PPB Advisory’s Craig Crosbie and his fellow Hastie Group liquidators seem to be fighting a losing battle in their bid to generate recoveries for the creditors of the failed construction firm, and by creditors SiN means Hastie’s banks, they being the only parties with a hope of winning a decent drink from litigation that over the last five years has come to resemble trench warfare.
Crosbie is lead appointee on the Hastie liquidation and in less than a year the courts have pared the scope of his claims against Deloitte, which performed the Hastie Group’s audits, back to the bone.
Delays, errors, amendment applications and a substantial period without funding have combined to make the liquidators and their lawyers’ efforts to prosecute the claims appear almost inept and this week a hefty judgment was dropped by NSW Supreme Court justice Julie Ward.
Dismissing the claims against Deloitte for the 2010 financial year audit, the judge ordered that any amendments the liquidators want to make in regards to Deloitte’s 2011 audit be served no later than October 3, 2017 and her reduction of the scope of Crosbie’s claims follows on from the decision of NSW Supreme Court justice Michael Ball, who in December 2016 dismissed the so-called 2014 and 2015 proceedings the liquidators had on foot.
In Hastie Group Ltd (in liq) v Bourne; Hastie Group Ltd (in liq) v Moore [2017] NSWSC 709 (6 June 2017) Justice Ward recounted the nature of the claims the Hastie Group entities under Cosbie’s control have against the former auditors.
“In oral submissions (but not in terms in the pleadings) the complaint is that Deloitte failed to report the “endemic” failure of the Hastie Group entities to obtain approval for variation works as required under the terms of the particular construction contracts (which differed from project to project).
“The claim against the auditors is broadly that they should have ascertained the inadequacy in the Hastie Group’s internal controls, should have notified this to the Hastie Board, and should have concluded that the relevant accounts did not demonstrate the true and fair position of the Hastie Group companies,” the judge said.
In resisting the liquidators’ applications for leave to amend, Deloitte stuck to the detail, arguing that it didn’t know from the relevant proposed amended commercial list statement, what case it was that it had to meet or, as the judge put it, “what precisely they did or did not do which is alleged to have been a breach of duty and the causal nexus between that breach and the loss claimed.
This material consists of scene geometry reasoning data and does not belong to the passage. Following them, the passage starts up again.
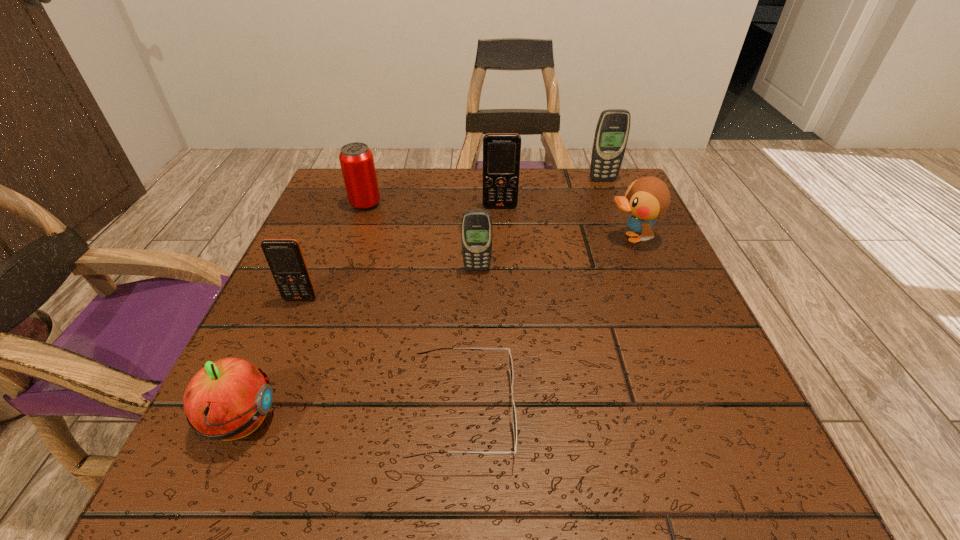
Where is `empty space that is in between the apple and the right gray cellular telephone`? This screenshot has width=960, height=540. empty space that is in between the apple and the right gray cellular telephone is located at coordinates (421, 301).

Identify the location of free space between the left orange cellular telephone and the can. (333, 252).

Where is `free space between the apple and the sunglasses`? This screenshot has height=540, width=960. free space between the apple and the sunglasses is located at coordinates (351, 417).

The image size is (960, 540). I want to click on vacant area that lies between the shortest object and the farther orange cellular telephone, so click(x=481, y=309).

Identify the location of free space between the sunglasses and the right orange cellular telephone. (481, 309).

Where is `vacant space that's between the right gray cellular telephone and the apple`? The width and height of the screenshot is (960, 540). vacant space that's between the right gray cellular telephone and the apple is located at coordinates (421, 301).

Where is `empty location between the shortest object and the can`? The width and height of the screenshot is (960, 540). empty location between the shortest object and the can is located at coordinates (414, 308).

Understandably, they contend that they should not have to speculate,” the judge said.
The further this goes on the more you have to wonder why Cosbie and his co-appointees – PPB chairman Ian Carson and Ian McEvoy – are bothering. The only creditors in line for any potential dividend are the banks, which have refused to fund the litigation. That gig was picked up by the Maurice Blackburn-backed Claims Funding Australia (CFA).